と言う発言がけっこう盛り上がっていたわけですが・・・。

水っていうのは、実に身近で、実に必須で、実に面白く、実に危険なシロモノです。

個人的には水泳の一番初めは「いかに楽しく、いかに死なずに、水と遊べるか?!」であってほしいのです。

浮身はいまでも授業内でやっていますが、ライフジャケットなどの浮力体の使い方だったり、「ういてまて」に代表されるような生存浮遊や「着衣泳」のような生存遊泳をぜひともはじめにやってほしい。浮力体につかまって水面を移動することよりも、もっともっと大事な

「水の事故から命を守るというプール授業」をしてほしいなと、海や川での水遊びを生業とするものとして強く思うのです。

ちょろっと調べてみただけなのでもしかしたら違っているかもしれませんが、「水泳授業での安全」は山ほど語られていますが、「水辺で命を守るためのプール授業」と言う観点では認識されていない、あるいは重視されていないようにすら感じます。
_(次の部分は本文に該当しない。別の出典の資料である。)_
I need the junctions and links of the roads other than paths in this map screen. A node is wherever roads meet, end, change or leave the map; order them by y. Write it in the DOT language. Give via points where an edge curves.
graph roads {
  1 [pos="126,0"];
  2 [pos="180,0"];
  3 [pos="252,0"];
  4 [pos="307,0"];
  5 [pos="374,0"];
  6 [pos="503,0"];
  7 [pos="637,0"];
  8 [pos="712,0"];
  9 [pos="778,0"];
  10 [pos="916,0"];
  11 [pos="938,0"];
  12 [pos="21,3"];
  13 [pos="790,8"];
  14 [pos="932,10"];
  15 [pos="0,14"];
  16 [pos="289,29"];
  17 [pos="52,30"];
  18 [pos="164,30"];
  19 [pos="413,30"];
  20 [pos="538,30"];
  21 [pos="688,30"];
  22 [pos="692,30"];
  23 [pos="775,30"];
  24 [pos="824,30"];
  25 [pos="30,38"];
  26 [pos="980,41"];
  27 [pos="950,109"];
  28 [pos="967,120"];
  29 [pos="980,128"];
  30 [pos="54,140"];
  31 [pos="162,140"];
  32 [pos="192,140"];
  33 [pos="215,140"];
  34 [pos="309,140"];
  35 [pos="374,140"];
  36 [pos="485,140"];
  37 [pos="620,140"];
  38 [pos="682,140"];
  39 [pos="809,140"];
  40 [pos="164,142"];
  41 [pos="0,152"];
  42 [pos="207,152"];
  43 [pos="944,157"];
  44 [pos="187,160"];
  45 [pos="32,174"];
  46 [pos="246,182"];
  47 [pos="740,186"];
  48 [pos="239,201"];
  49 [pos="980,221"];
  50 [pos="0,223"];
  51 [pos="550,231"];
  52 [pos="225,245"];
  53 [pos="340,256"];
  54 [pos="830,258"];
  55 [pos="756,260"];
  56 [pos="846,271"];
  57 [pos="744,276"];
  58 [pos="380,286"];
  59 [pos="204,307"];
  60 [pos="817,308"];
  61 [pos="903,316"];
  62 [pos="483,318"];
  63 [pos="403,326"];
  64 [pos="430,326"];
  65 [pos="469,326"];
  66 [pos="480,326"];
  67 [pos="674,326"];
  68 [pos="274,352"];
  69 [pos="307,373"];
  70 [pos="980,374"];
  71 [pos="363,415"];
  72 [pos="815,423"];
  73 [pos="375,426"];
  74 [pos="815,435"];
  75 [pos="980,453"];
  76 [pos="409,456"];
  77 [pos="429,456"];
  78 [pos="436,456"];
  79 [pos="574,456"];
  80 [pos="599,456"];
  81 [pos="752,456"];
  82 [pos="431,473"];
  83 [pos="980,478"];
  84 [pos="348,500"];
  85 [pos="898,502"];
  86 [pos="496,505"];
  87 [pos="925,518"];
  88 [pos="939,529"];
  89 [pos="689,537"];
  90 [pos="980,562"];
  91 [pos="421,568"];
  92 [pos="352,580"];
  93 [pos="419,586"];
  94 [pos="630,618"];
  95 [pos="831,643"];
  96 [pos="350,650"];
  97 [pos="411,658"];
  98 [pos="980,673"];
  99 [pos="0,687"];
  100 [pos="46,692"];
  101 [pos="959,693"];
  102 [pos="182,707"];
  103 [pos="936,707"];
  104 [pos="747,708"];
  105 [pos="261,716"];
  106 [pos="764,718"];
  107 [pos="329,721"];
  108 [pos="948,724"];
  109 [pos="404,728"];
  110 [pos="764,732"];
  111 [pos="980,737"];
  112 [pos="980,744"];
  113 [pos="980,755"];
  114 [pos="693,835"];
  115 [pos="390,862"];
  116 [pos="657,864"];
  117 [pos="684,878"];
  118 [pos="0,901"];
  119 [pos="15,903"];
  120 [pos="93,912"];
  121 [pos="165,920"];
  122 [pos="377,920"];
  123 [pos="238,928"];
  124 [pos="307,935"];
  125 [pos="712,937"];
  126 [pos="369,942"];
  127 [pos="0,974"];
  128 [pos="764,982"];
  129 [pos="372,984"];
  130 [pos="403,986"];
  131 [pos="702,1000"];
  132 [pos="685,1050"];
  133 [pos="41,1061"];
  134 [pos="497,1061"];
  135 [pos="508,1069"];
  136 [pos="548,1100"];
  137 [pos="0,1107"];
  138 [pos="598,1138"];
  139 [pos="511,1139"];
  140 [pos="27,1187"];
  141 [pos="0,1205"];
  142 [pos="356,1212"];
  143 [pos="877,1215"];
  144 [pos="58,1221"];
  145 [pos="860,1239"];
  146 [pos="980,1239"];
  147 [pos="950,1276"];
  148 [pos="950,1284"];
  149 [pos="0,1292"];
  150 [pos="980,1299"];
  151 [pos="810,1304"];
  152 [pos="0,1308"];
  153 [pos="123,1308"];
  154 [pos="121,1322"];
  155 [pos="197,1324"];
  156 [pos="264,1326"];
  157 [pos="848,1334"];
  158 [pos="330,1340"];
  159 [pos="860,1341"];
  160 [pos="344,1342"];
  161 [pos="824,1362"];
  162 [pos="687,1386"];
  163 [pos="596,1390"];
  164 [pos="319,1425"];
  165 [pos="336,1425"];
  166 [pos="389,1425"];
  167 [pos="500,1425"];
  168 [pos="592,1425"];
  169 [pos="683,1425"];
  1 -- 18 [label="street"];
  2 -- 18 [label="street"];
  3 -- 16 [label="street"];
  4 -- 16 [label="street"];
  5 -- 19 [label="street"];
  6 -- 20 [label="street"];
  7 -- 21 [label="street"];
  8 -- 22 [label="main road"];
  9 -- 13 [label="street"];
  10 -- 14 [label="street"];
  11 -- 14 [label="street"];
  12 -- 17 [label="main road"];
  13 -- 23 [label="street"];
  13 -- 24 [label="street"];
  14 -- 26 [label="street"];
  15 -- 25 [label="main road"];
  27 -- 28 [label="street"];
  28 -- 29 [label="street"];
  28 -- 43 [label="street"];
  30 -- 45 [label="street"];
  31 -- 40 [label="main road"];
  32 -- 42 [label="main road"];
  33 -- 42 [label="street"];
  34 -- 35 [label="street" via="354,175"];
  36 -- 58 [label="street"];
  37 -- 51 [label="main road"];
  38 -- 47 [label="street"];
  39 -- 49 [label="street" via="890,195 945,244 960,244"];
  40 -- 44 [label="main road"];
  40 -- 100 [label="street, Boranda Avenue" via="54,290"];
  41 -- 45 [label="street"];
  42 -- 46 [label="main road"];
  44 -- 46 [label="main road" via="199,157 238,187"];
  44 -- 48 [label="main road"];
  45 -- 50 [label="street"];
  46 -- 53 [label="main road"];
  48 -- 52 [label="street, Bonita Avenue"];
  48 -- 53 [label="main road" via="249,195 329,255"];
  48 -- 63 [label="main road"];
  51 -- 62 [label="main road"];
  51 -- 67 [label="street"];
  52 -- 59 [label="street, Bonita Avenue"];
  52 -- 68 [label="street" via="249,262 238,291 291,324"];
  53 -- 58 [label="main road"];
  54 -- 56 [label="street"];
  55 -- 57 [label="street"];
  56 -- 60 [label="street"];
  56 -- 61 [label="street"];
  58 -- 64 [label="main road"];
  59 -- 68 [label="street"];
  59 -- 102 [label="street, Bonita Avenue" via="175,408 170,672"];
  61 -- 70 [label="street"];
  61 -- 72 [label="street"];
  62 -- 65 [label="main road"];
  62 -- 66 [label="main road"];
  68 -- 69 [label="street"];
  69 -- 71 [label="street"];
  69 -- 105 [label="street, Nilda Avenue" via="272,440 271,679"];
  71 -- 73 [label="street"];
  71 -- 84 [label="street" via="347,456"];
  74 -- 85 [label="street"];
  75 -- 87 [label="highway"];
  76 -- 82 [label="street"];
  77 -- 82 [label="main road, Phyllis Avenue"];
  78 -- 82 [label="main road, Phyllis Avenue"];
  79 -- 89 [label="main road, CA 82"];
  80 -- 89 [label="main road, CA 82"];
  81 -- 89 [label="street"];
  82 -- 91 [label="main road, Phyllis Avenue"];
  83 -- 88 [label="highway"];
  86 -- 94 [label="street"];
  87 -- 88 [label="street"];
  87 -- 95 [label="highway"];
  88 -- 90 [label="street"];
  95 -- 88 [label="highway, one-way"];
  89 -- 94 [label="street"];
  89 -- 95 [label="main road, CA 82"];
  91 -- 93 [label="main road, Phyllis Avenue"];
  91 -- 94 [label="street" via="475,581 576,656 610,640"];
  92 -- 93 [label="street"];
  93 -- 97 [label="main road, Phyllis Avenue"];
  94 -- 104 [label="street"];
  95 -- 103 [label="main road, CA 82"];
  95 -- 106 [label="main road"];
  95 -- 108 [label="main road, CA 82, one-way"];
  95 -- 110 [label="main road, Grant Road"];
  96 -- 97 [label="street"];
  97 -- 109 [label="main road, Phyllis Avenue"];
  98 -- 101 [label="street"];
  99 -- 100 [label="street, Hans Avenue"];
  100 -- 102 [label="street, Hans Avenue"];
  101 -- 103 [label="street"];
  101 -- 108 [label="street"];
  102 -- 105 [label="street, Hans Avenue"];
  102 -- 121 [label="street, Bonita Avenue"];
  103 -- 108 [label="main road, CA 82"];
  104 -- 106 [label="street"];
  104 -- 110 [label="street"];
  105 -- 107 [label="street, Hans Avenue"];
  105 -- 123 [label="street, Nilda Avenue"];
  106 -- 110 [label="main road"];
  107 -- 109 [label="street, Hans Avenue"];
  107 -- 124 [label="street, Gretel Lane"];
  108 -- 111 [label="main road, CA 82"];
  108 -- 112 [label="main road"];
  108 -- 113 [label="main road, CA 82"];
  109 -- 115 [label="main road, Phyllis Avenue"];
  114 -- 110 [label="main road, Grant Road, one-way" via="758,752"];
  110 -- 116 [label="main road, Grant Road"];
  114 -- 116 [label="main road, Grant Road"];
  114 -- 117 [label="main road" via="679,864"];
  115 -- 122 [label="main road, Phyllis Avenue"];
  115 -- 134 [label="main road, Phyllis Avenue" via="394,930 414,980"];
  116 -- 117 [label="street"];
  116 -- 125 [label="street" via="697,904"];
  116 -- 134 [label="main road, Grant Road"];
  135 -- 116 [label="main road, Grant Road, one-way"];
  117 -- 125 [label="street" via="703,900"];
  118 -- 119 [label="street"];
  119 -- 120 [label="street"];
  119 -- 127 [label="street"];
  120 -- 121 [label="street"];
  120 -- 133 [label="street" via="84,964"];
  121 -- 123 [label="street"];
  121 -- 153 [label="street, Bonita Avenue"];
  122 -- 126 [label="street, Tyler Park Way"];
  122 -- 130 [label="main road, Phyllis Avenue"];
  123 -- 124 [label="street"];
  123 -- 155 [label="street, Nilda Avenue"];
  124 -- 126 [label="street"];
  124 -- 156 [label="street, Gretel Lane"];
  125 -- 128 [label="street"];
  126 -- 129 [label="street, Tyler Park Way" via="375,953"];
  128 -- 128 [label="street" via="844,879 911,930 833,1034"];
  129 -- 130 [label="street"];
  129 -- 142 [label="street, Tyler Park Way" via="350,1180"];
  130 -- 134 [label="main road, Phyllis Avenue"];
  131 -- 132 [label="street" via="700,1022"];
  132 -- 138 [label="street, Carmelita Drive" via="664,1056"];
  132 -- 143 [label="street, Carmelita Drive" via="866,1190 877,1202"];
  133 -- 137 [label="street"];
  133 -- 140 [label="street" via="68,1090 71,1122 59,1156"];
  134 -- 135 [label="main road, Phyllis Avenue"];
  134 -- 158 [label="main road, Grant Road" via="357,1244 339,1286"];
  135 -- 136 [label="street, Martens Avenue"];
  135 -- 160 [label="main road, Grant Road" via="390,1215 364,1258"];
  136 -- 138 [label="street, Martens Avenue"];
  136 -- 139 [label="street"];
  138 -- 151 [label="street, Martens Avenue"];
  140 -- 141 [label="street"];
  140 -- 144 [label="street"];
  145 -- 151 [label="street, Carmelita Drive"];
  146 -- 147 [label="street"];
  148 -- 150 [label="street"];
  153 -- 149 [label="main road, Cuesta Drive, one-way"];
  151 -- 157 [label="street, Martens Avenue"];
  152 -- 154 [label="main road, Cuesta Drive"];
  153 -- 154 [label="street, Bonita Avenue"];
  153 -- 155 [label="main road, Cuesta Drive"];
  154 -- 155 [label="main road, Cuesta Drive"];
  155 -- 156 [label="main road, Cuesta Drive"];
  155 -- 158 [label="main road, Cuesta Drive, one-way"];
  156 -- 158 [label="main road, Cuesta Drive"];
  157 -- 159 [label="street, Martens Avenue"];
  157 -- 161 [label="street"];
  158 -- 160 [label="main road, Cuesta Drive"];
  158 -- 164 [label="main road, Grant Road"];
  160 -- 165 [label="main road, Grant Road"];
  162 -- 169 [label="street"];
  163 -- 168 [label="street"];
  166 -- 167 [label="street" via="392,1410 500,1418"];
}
一応、わたくし学生時代は水泳部。もちろん飛込み普通にやってました。ワクワクするし、楽しかったし。競泳用プールの飛び込み台を見れば飛び込みたい衝動に駆られたり。いまでも海では船から港から飛び込んだりしてます。そういう意味では、まったくもって飛込み否定派ではありません。

ただ、そもそも学校での飛込みっていうのは、「競泳の一行程」なわけで、「泳ぐこと」の多くを構成するものでもないと思うのです。そして現行の学校プールっていうのは「不特定多数の技量に大きなバラつきのある生徒が、安全に飛込みという動作を学習するには最適化されていない設備」であり、相応の準備がなければ一定の危険を排除しきれない「飛込み動作」のために、今現在教育につぎ込める決して多くはない予算やマンパワーをわざわざ割くまえに、やらなきゃいけないことがたくさんあるよね?と思ったりもしてます。

それに発言の中にある「1mの深さでも飛込みの練習ができる」のなら、「水深1mの川に頭から飛び込む」という行為も練習すれば肯定されるのかなと・・・。

海や川で水深1mのところに、僕は頭からは飛び込みたくはないなあ・・・。